Sometime before 8:00 AM, Samantha looked down at Maria’s unconscious body with worry. Sure, there had been the fights and the screaming matches, or rather Samantha screaming and wishing Maria would say something back to her and not be so timid all the time but then what the hell was wrong with you, Samantha, for yelling at someone you loved, you’d hated when your dad had done it don’t you remember crying at your wedding night –
Samantha brushed the thoughts away, and instead felt guilty for two reasons. First, she realized that she was in a cycle of domestic abuse that had started long before her father, and that she had refused to do anything about it until far too late; and second, she was about to abandon her wife while she lay in an induced dream state. Sure, she was leaving to try and save her – and everyone else – but what if something happened to her?

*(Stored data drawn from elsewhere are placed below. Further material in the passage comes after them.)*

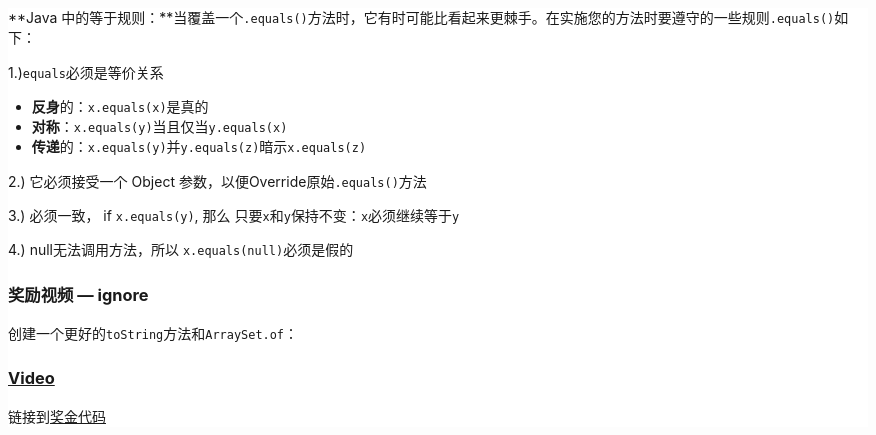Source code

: **Java 中的等于规则：**当覆盖一个`.equals()`方法时，它有时可能比看起来更棘手。在实施您的方法时要遵守的一些规则`.equals()`如下：

1.)`equals`必须是等价关系

- **反身**的：`x.equals(x)`是真的
- **对称**：`x.equals(y)`当且仅当`y.equals(x)`
- **传递**的：`x.equals(y)`并`y.equals(z)`暗示`x.equals(z)`

2.) 它必须接受一个 Object 参数，以便Override原始`.equals()`方法

3.) 必须一致， if `x.equals(y)`, 那么 只要`x`和`y`保持不变：`x`必须继续等于`y`

4.) null无法调用方法，所以 `x.equals(null)`必须是假的

### 奖励视频 — ignore

创建一个更好的`toString`方法和`ArraySet.of`：

### [Video](https://www.youtube.com/watch?v=tjLpeVD0KWc)

链接到[奖金代码](https://github.com/Berkeley-CS61B/lectureCode-sp19/blob/af2325c600010a8894a6ce3a3ccf517547145ec1/inheritance4/ArraySet.java)
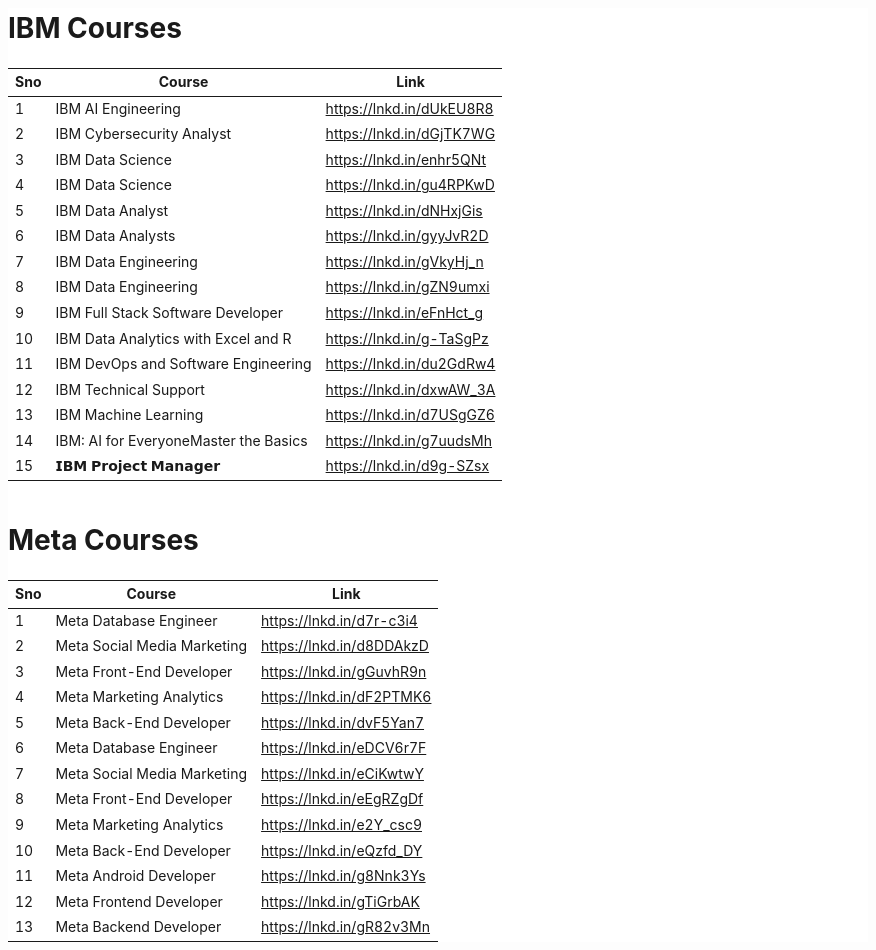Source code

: # IBM Courses  
|Sno|Course|Link|
|--|--|--|
|1| IBM AI Engineering|https://lnkd.in/dUkEU8R8|
|2| IBM Cybersecurity Analyst|https://lnkd.in/dGjTK7WG|
|3| IBM Data Science|https://lnkd.in/enhr5QNt|
|4| IBM Data Science|https://lnkd.in/gu4RPKwD|
|5| IBM Data Analyst|https://lnkd.in/dNHxjGis|
|6| IBM Data Analysts|https://lnkd.in/gyyJvR2D|
|7| IBM Data Engineering|https://lnkd.in/gVkyHj_n|
|8| IBM Data Engineering|https://lnkd.in/gZN9umxi|
|9| IBM Full Stack Software Developer|https://lnkd.in/eFnHct_g|
|10| IBM Data Analytics with Excel and R|https://lnkd.in/g-TaSgPz|
|11| IBM DevOps and Software Engineering|https://lnkd.in/du2GdRw4|
|12| IBM Technical Support|https://lnkd.in/dxwAW_3A|
|13| IBM Machine Learning|https://lnkd.in/d7USgGZ6|
|14| IBM: AI for EveryoneMaster the Basics|https://lnkd.in/g7uudsMh|
|15| 𝗜𝗕𝗠 𝗣𝗿𝗼𝗷𝗲𝗰𝘁 𝗠𝗮𝗻𝗮𝗴𝗲𝗿|https://lnkd.in/d9g-SZsx|

# Meta Courses

|Sno|Course|Link|
|--|--|--|
|1|Meta Database Engineer | https://lnkd.in/d7r-c3i4 |
|2|Meta Social Media Marketing | https://lnkd.in/d8DDAkzD |
|3|Meta Front-End Developer | https://lnkd.in/gGuvhR9n |
|4|Meta Marketing Analytics | https://lnkd.in/dF2PTMK6 |
|5|Meta Back-End Developer | https://lnkd.in/dvF5Yan7 |
|6|Meta Database Engineer | https://lnkd.in/eDCV6r7F |
|7|Meta Social Media Marketing | https://lnkd.in/eCiKwtwY |
|8|Meta Front-End Developer | https://lnkd.in/eEgRZgDf |
|9|Meta Marketing Analytics | https://lnkd.in/e2Y_csc9 |
|10|Meta Back-End Developer | https://lnkd.in/eQzfd_DY |
|11|Meta Android Developer | https://lnkd.in/g8Nnk3Ys |
|12|Meta Frontend Developer | https://lnkd.in/gTiGrbAK |
|13|Meta Backend Developer | https://lnkd.in/gR82v3Mn |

What if she could never say sorry for all the pain she had caused? Never hold Maria and tell her that she was going to get help, that she regretted every time she’d raised her voice and just wanted to love her like she used to?
Samantha could feel the tears rolling slowly down her cheeks as she drew the sheets over Maria’s exposed shoulders, leaving a salty kiss on her forehead before stepping away from the most important person in her life. She had to leave, but her heart would be left behind.
“Are you ready, Samantha? She will not awaken. None of them will awaken until your task is complete.”
Samantha nodded in response to the artificial feminine voice that spoke to her from a console by the door of the bedroom. Something had gone wrong with San Misao, and instead of being able to dream away the years as it was gradually fixed like millions of others, Samantha had been awakened, had been given a task… had been taken away from the woman she loved.
“I’m gonna wake you up, Maria. Even if only one of the millions gets to wake up, I’m going to make sure it’s you, alright? I love you.”
She kissed Maria again and stood, wiping the tears from her cheeks as she hurried towards the door. The sooner that she finished whatever San Misao needed her to do, the sooner she could return home and fix everything that she’d done wrong and make it up to Maria. Even if she fucked everything up, at the least she just wanted Maria to wake up, and not spend another four years asleep in a dream that must have been as tortuous as her own.
As Samantha stepped through the doorway, she screamed. A medical records database within San Misao updated Samantha’s file to reflect her new condition – Deceased – and, with no other resident awake, San Misao was permitted once again to wake a single citizen to assist it in resolving a low-priority sleep-malfunction. Or, rather, just under forty-million low-priority sleep-malfunctions; it had been busy.
A rapid search through its records found the next target – or, Conscripted Assistant, as they were called before they had to resolve the problem of blocking San Misao from waking up a new Conscripted Assistant to fix its systems failure.
Her name was Maria, and the time was 8:00 AM.